### ACTIVITY
Output the line containing "- [6. 负载均衡原理](#6-负载均衡原理)", then every remaining line of the entries below, exactly as written and with no other text.

Document images with source code:
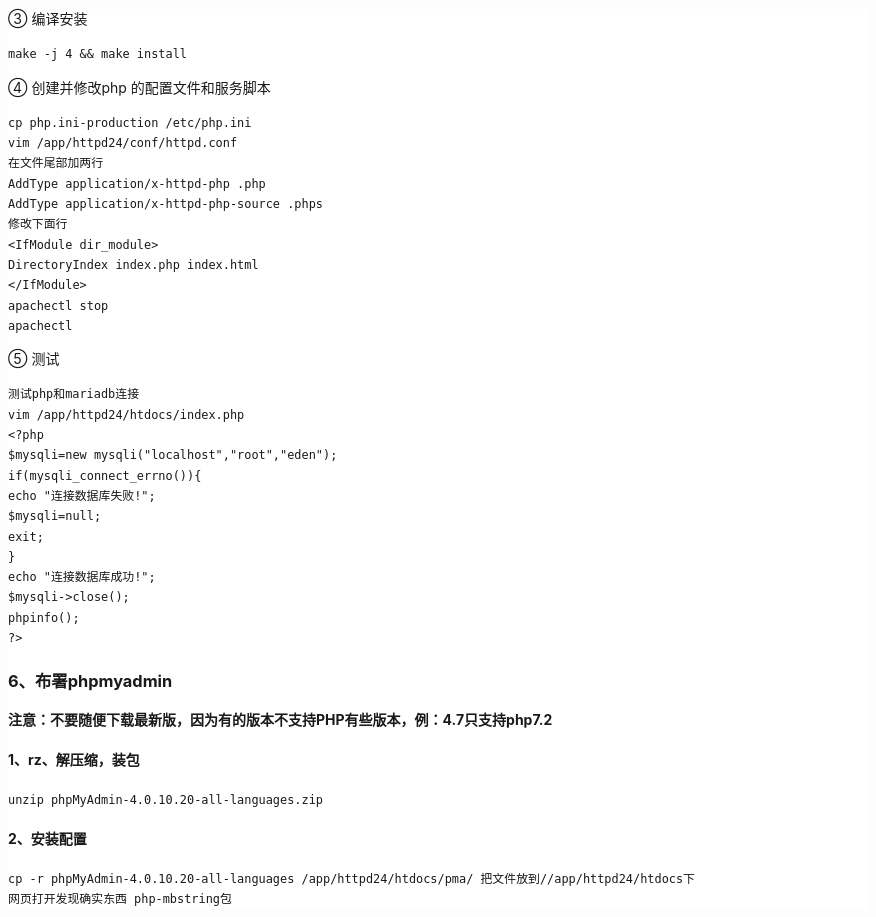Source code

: ③ 编译安装

```
make -j 4 && make install
```

④ 创建并修改php 的配置文件和服务脚本

```
cp php.ini-production /etc/php.ini
vim /app/httpd24/conf/httpd.conf
在文件尾部加两行
AddType application/x-httpd-php .php
AddType application/x-httpd-php-source .phps
修改下面行
<IfModule dir_module>
DirectoryIndex index.php index.html
</IfModule>
apachectl stop
apachectl
```

⑤ 测试

```
测试php和mariadb连接
vim /app/httpd24/htdocs/index.php
<?php
$mysqli=new mysqli("localhost","root","eden");
if(mysqli_connect_errno()){
echo "连接数据库失败!";
$mysqli=null;
exit;
}
echo "连接数据库成功!";
$mysqli->close();
phpinfo();
?> 
```

### 6、布署phpmyadmin

**注意：不要随便下载最新版，因为有的版本不支持PHP有些版本，例：4.7只支持php7.2**

#### 1、rz、解压缩，装包

```
unzip phpMyAdmin-4.0.10.20-all-languages.zip
```

#### 2、安装配置

```
cp -r phpMyAdmin-4.0.10.20-all-languages /app/httpd24/htdocs/pma/ 把文件放到//app/httpd24/htdocs下
网页打开发现确实东西 php-mbstring包
```
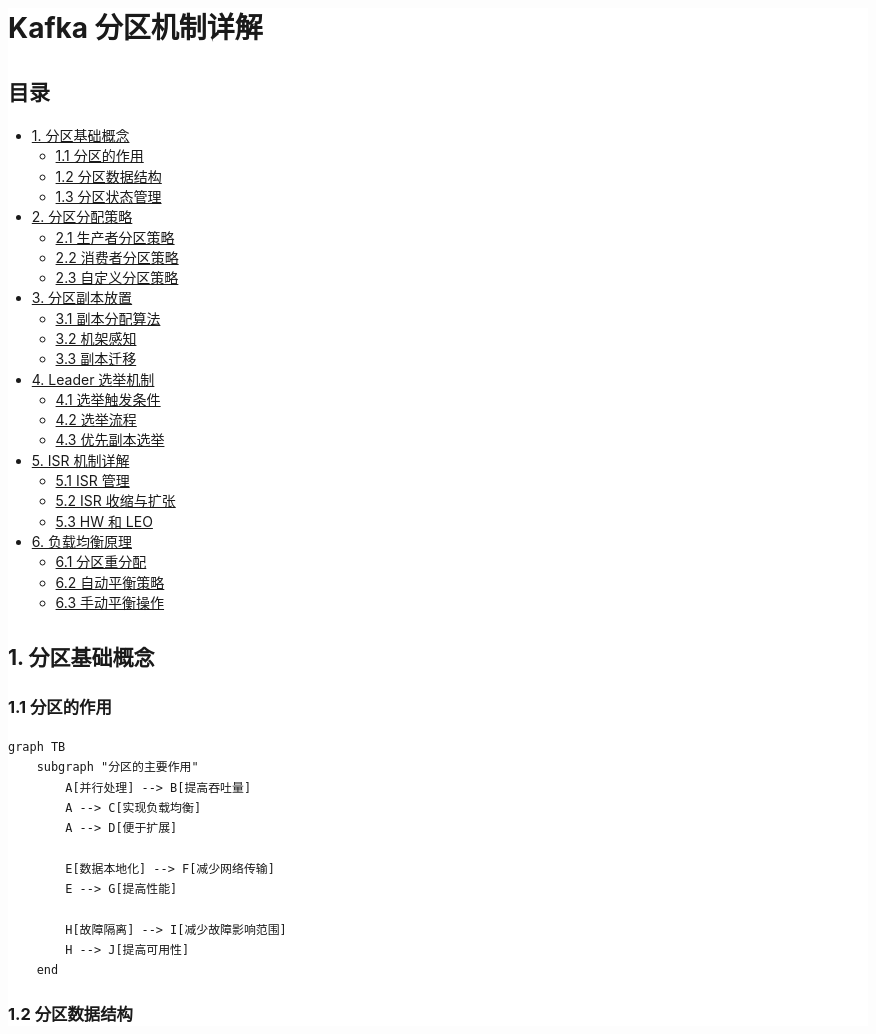 # Kafka 分区机制详解

## 目录
- [1. 分区基础概念](#1-分区基础概念)
  - [1.1 分区的作用](#11-分区的作用)
  - [1.2 分区数据结构](#12-分区数据结构)
  - [1.3 分区状态管理](#13-分区状态管理)
- [2. 分区分配策略](#2-分区分配策略)
  - [2.1 生产者分区策略](#21-生产者分区策略)
  - [2.2 消费者分区策略](#22-消费者分区策略)
  - [2.3 自定义分区策略](#23-自定义分区策略)
- [3. 分区副本放置](#3-分区副本放置)
  - [3.1 副本分配算法](#31-副本分配算法)
  - [3.2 机架感知](#32-机架感知)
  - [3.3 副本迁移](#33-副本迁移)
- [4. Leader 选举机制](#4-leader-选举机制)
  - [4.1 选举触发条件](#41-选举触发条件)
  - [4.2 选举流程](#42-选举流程)
  - [4.3 优先副本选举](#43-优先副本选举)
- [5. ISR 机制详解](#5-isr-机制详解)
  - [5.1 ISR 管理](#51-isr-管理)
  - [5.2 ISR 收缩与扩张](#52-isr-收缩与扩张)
  - [5.3 HW 和 LEO](#53-hw-和-leo)
- [6. 负载均衡原理](#6-负载均衡原理)
  - [6.1 分区重分配](#61-分区重分配)
  - [6.2 自动平衡策略](#62-自动平衡策略)
  - [6.3 手动平衡操作](#63-手动平衡操作)

## 1. 分区基础概念

### 1.1 分区的作用

```mermaid
graph TB
    subgraph "分区的主要作用"
        A[并行处理] --> B[提高吞吐量]
        A --> C[实现负载均衡]
        A --> D[便于扩展]
        
        E[数据本地化] --> F[减少网络传输]
        E --> G[提高性能]
        
        H[故障隔离] --> I[减少故障影响范围]
        H --> J[提高可用性]
    end
```

### 1.2 分区数据结构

### OUTPUT OF THE EXERCISE
- [6. 负载均衡原理](#6-负载均衡原理)
  - [6.1 分区重分配](#61-分区重分配)
  - [6.2 自动平衡策略](#62-自动平衡策略)
  - [6.3 手动平衡操作](#63-手动平衡操作)

## 1. 分区基础概念

### 1.1 分区的作用

```mermaid
graph TB
    subgraph "分区的主要作用"
        A[并行处理] --> B[提高吞吐量]
        A --> C[实现负载均衡]
        A --> D[便于扩展]
        
        E[数据本地化] --> F[减少网络传输]
        E --> G[提高性能]
        
        H[故障隔离] --> I[减少故障影响范围]
        H --> J[提高可用性]
    end
```

### 1.2 分区数据结构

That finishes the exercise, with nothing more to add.